Excerpts from a dataset:
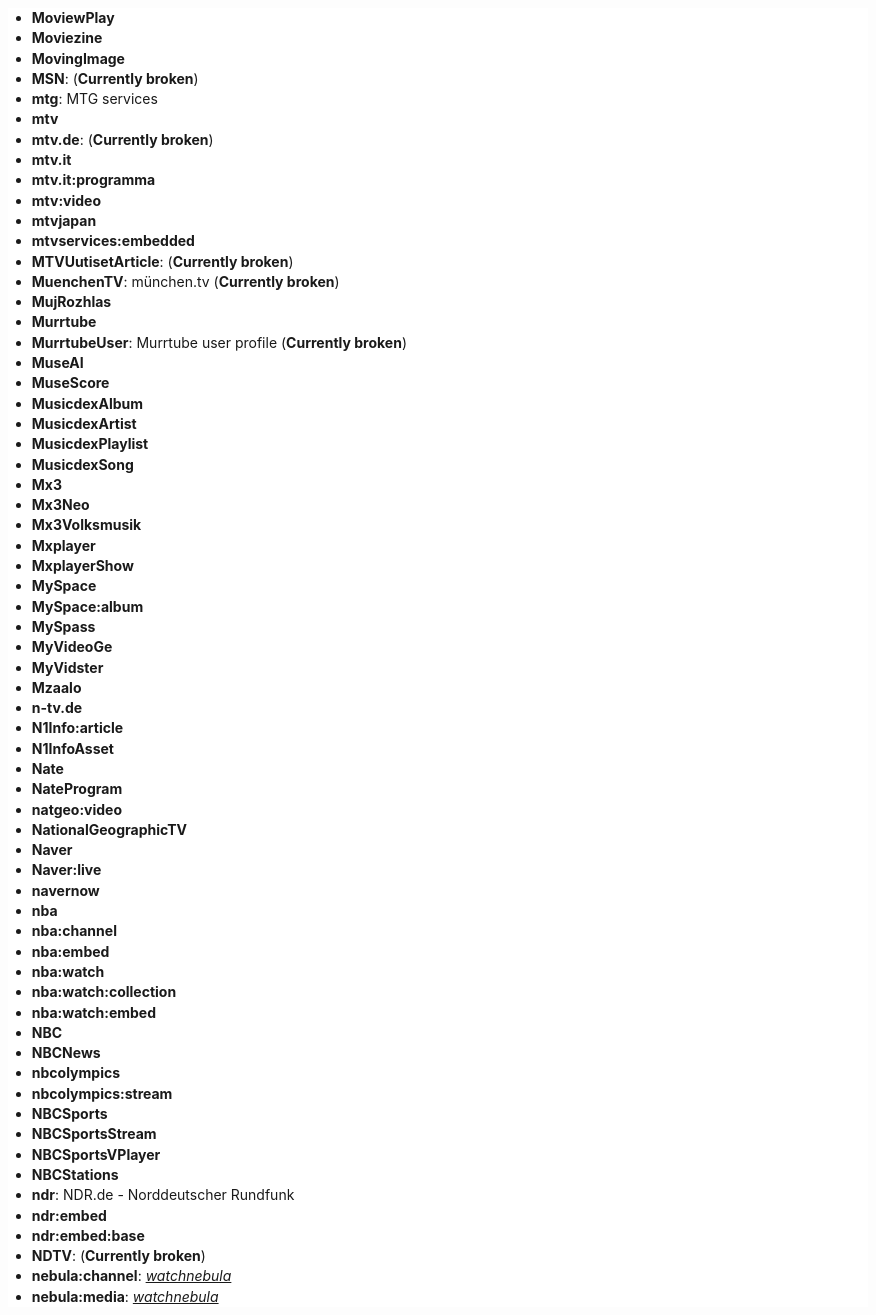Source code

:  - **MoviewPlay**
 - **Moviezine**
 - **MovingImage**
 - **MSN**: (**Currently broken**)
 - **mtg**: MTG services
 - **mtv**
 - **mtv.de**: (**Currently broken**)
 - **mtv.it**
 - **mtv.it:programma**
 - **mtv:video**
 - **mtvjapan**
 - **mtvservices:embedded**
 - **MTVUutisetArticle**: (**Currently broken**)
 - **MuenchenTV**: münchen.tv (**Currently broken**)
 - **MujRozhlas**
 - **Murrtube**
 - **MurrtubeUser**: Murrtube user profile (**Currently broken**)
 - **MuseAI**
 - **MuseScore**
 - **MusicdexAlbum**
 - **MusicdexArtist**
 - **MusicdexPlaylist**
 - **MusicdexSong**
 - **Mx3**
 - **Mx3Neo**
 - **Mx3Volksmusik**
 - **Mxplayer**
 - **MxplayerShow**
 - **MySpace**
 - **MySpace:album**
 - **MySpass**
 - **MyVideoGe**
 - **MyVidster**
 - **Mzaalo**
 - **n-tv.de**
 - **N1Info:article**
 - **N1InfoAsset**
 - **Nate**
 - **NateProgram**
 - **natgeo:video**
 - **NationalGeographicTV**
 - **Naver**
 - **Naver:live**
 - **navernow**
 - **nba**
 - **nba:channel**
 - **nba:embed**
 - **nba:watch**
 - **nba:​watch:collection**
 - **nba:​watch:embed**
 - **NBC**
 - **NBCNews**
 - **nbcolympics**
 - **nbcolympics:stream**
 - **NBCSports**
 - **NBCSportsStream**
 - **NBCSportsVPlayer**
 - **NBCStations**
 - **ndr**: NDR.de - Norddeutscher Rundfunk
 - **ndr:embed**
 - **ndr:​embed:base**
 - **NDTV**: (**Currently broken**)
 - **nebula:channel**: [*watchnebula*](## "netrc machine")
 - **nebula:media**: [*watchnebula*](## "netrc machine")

[Your goal] Reproduce the source text of every record above, substituting "Not working" for each occurrence of "Currently broken" and changing nothing else. Omit the pictures.

[Exercise result]
Source code

:  - **MoviewPlay**
 - **Moviezine**
 - **MovingImage**
 - **MSN**: (**Not working**)
 - **mtg**: MTG services
 - **mtv**
 - **mtv.de**: (**Not working**)
 - **mtv.it**
 - **mtv.it:programma**
 - **mtv:video**
 - **mtvjapan**
 - **mtvservices:embedded**
 - **MTVUutisetArticle**: (**Not working**)
 - **MuenchenTV**: münchen.tv (**Not working**)
 - **MujRozhlas**
 - **Murrtube**
 - **MurrtubeUser**: Murrtube user profile (**Not working**)
 - **MuseAI**
 - **MuseScore**
 - **MusicdexAlbum**
 - **MusicdexArtist**
 - **MusicdexPlaylist**
 - **MusicdexSong**
 - **Mx3**
 - **Mx3Neo**
 - **Mx3Volksmusik**
 - **Mxplayer**
 - **MxplayerShow**
 - **MySpace**
 - **MySpace:album**
 - **MySpass**
 - **MyVideoGe**
 - **MyVidster**
 - **Mzaalo**
 - **n-tv.de**
 - **N1Info:article**
 - **N1InfoAsset**
 - **Nate**
 - **NateProgram**
 - **natgeo:video**
 - **NationalGeographicTV**
 - **Naver**
 - **Naver:live**
 - **navernow**
 - **nba**
 - **nba:channel**
 - **nba:embed**
 - **nba:watch**
 - **nba:​watch:collection**
 - **nba:​watch:embed**
 - **NBC**
 - **NBCNews**
 - **nbcolympics**
 - **nbcolympics:stream**
 - **NBCSports**
 - **NBCSportsStream**
 - **NBCSportsVPlayer**
 - **NBCStations**
 - **ndr**: NDR.de - Norddeutscher Rundfunk
 - **ndr:embed**
 - **ndr:​embed:base**
 - **NDTV**: (**Not working**)
 - **nebula:channel**: [*watchnebula*](## "netrc machine")
 - **nebula:media**: [*watchnebula*](## "netrc machine")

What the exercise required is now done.